Each person's heart - casts its own hue and tinge upon all other lives.
Two people listen to the same voice: and while one hears what seems to him to be terrifying thunder, the other hears the entrancing strains of angels' songs!
"Two men looked out from their prison bars - One saw the mud, the other saw the stars!"
This same difference is seen in the way life's experiences appear to different people. To one pessimistic class, everything seems discouraging. They see only the troubles, the difficulties, the hindrances, the disheartenments. They talk always in sad tone of their burdens, tasks, duties, disappointments, and trials. There is no blue sky in their picture, and no stars shine down upon them.

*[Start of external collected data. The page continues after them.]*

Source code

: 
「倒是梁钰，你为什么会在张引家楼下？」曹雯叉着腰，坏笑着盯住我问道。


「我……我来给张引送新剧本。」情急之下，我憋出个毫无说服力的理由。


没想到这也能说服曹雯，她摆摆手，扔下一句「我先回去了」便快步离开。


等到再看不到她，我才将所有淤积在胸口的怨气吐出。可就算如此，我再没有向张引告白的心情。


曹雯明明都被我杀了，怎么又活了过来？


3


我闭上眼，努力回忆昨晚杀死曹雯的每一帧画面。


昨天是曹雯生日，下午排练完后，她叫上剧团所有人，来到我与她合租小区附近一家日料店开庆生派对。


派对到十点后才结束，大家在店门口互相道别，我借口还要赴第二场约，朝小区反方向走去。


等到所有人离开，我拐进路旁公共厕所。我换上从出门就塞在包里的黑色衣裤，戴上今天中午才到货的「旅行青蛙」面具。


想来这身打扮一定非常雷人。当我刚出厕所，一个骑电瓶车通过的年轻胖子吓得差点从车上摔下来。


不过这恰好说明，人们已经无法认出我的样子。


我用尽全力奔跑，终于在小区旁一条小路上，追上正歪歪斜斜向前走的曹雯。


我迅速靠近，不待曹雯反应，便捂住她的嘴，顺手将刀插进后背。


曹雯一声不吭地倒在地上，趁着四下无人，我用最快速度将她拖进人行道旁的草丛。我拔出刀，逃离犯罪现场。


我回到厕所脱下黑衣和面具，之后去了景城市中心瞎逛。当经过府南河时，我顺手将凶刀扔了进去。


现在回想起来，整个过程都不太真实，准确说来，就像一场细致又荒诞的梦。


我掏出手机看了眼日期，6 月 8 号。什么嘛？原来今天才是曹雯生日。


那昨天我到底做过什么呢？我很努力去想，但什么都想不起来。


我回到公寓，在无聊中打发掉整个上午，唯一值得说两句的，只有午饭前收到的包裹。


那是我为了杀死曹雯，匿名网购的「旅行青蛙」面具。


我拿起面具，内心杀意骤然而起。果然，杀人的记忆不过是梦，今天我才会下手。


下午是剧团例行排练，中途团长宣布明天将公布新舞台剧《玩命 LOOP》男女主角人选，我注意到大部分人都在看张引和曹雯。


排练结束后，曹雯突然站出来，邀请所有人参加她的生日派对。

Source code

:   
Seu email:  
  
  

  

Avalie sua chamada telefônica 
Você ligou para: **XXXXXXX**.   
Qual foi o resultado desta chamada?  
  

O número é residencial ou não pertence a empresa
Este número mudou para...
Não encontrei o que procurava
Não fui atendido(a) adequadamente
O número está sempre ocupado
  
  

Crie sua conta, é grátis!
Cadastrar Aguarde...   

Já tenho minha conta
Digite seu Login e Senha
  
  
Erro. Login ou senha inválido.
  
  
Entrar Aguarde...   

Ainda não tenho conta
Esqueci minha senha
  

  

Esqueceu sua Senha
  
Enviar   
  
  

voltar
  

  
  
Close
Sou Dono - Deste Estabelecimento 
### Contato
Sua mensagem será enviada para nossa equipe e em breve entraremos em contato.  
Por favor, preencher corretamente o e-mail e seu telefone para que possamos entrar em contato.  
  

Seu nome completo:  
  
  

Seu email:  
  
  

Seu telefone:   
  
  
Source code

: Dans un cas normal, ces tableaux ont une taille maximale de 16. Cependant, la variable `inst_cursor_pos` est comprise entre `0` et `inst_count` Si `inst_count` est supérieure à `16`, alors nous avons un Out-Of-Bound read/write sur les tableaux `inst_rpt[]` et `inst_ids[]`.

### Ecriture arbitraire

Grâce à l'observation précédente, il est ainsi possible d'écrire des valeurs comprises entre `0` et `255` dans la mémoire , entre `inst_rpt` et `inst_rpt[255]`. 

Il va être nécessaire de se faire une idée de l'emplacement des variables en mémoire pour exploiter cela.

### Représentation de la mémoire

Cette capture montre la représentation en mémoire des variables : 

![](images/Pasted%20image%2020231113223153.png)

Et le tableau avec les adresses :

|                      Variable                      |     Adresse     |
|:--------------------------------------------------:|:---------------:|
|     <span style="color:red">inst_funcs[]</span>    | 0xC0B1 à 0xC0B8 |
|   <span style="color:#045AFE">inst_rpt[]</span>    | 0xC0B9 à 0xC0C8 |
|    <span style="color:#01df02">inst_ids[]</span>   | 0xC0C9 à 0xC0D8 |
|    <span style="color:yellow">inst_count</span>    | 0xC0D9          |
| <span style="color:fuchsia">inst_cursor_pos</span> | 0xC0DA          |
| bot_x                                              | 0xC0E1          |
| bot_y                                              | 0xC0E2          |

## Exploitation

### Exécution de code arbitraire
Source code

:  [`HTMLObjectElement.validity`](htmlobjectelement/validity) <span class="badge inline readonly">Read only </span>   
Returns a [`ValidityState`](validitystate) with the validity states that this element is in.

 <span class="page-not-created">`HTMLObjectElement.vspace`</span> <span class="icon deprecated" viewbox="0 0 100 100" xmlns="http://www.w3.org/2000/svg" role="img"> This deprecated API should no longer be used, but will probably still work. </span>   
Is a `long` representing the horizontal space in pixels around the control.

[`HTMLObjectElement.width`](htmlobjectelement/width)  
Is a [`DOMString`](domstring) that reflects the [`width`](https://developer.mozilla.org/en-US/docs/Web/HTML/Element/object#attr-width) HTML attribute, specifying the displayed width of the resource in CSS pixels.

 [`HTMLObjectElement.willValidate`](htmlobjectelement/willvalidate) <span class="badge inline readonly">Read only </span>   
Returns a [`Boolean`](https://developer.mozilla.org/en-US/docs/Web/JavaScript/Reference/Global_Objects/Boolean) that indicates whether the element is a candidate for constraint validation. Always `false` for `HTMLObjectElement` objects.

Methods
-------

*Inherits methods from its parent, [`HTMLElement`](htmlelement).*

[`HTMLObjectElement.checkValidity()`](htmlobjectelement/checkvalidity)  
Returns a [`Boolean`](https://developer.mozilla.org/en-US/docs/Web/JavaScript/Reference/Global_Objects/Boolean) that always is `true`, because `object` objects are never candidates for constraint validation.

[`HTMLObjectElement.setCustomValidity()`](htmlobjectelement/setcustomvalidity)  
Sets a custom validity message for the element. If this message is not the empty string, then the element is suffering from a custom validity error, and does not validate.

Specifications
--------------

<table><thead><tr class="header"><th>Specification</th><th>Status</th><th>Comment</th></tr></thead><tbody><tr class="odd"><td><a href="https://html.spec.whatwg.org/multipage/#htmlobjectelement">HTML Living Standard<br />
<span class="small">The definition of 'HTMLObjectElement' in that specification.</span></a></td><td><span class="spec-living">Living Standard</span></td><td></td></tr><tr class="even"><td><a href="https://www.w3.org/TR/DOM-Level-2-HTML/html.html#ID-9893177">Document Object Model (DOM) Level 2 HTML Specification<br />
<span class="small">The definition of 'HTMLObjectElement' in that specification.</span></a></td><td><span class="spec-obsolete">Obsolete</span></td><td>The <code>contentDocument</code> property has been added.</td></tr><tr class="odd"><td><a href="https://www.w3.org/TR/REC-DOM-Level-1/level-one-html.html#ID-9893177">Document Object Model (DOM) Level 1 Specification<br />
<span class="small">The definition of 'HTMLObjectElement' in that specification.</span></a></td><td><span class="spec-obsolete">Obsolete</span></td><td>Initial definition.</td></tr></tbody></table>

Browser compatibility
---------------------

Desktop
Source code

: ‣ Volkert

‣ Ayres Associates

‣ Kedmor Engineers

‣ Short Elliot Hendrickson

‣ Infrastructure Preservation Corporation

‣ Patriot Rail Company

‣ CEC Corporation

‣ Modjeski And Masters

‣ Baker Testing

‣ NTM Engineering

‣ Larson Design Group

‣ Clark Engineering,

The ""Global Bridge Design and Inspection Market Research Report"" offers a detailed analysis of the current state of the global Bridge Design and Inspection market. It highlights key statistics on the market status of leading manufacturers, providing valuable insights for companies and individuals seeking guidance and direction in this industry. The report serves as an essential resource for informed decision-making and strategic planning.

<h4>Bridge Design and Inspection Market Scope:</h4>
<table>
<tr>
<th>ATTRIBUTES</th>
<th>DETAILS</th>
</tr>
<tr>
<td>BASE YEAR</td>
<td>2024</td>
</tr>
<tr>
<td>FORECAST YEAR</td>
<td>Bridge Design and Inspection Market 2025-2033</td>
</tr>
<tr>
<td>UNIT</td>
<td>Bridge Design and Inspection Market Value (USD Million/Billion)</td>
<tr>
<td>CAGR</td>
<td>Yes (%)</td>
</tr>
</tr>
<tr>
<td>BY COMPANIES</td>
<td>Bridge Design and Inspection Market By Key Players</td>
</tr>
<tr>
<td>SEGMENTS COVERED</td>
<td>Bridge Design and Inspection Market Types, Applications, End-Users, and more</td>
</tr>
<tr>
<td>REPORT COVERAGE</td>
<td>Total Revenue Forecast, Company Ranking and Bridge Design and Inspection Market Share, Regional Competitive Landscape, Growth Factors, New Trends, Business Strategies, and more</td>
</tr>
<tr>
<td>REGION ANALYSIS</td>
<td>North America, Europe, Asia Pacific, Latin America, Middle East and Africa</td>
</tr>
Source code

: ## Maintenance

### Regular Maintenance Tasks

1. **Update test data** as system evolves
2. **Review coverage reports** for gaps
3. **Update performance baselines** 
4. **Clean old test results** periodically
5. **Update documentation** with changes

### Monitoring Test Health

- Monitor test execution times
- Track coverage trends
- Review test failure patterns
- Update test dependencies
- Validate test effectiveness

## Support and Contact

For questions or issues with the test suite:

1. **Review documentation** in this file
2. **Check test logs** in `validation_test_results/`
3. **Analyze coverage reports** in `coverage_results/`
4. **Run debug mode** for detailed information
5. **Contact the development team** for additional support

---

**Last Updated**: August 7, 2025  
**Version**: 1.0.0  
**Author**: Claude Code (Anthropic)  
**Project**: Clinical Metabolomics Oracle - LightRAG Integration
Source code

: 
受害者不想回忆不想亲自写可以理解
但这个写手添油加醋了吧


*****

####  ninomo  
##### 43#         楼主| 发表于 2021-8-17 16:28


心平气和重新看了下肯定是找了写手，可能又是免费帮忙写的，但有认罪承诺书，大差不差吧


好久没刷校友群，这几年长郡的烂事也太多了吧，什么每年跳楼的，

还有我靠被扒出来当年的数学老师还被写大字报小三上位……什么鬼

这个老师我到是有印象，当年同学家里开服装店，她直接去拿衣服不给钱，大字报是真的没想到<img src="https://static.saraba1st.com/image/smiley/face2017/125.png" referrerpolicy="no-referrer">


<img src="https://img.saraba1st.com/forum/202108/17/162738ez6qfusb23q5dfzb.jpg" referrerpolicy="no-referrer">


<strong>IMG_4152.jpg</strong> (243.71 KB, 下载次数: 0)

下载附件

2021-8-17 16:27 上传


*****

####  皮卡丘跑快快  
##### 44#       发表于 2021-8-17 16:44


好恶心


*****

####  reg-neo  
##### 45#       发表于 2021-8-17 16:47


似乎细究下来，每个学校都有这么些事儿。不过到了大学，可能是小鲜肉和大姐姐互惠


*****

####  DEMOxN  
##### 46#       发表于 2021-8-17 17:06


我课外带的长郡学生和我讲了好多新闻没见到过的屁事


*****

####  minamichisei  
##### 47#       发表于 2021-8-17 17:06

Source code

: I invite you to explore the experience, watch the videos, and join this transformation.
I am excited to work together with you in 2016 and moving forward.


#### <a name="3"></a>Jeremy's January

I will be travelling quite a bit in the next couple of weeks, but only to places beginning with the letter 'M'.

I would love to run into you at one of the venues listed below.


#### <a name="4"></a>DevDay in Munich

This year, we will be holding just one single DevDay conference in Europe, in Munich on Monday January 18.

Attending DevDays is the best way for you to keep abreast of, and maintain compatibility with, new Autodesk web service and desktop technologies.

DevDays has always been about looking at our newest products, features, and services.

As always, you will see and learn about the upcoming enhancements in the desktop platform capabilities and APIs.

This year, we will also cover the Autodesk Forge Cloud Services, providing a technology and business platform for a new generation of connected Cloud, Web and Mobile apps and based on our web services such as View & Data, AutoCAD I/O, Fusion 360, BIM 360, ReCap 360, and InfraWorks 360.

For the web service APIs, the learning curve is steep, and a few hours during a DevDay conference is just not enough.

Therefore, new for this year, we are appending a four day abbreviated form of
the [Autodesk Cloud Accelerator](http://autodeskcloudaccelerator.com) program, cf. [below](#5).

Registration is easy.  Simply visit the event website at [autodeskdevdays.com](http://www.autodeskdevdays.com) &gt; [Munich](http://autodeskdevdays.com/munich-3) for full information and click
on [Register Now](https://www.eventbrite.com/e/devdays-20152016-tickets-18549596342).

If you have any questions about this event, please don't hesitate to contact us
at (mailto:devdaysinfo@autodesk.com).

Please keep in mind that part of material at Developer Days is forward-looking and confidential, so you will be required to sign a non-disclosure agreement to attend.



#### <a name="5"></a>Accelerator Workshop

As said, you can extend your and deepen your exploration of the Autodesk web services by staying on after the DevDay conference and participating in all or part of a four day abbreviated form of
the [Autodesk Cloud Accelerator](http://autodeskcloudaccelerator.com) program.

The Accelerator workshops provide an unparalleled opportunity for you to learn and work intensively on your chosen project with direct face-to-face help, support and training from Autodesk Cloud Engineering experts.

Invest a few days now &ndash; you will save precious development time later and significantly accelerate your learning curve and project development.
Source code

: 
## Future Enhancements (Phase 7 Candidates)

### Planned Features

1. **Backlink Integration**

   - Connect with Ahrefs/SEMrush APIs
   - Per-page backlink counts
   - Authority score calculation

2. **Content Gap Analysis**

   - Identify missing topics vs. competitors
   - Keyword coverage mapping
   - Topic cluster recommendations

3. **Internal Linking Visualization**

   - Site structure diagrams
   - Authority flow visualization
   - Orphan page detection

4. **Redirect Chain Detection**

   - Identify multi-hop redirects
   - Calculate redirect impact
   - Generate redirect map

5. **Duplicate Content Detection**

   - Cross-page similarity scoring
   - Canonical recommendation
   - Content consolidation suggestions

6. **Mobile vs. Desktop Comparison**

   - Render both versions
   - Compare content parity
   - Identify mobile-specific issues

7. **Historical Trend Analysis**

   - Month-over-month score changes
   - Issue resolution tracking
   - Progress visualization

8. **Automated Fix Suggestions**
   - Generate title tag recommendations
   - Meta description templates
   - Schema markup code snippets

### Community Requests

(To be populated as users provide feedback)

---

Then there are others who always look upon life optimistically. They are never discouraged. They are not disturbed by the perplexing things which they meet. They expect to have struggles; since with only easy life - there can be no progress, no victories, no struggling upward, and they grow only the braver and more resolute in battle. They meet obstacles and hindrances; but they are not disheartened by them, and turn them into stepping stones for upward striving. They suffer defeats and reverses; but they are not dismayed, only learning from their failures how to keep from being defeated again. Everywhere they go they hear music, and everywhere they find something beautiful and good. Emerson puts it well:
Let me go where'er I will, I hear a sky-born music still; It sounds from all things old, It sounds from all things young; From all that's fair, from all that's foul, Peals out a cheerful song!
'Tis not only in the rose, 'Tis not only in the bird, Not only where the rainbow glows, Nor in the song of woman heard, But in the darkest, meanest things There always, always something sings!
'Tis not in the high stars alone, Nor in the cups of budding flowers, Nor in the redbreast's mellow tone, Nor in the bow that smiles in the showers, But in the mud and scum of things There always, always something sings!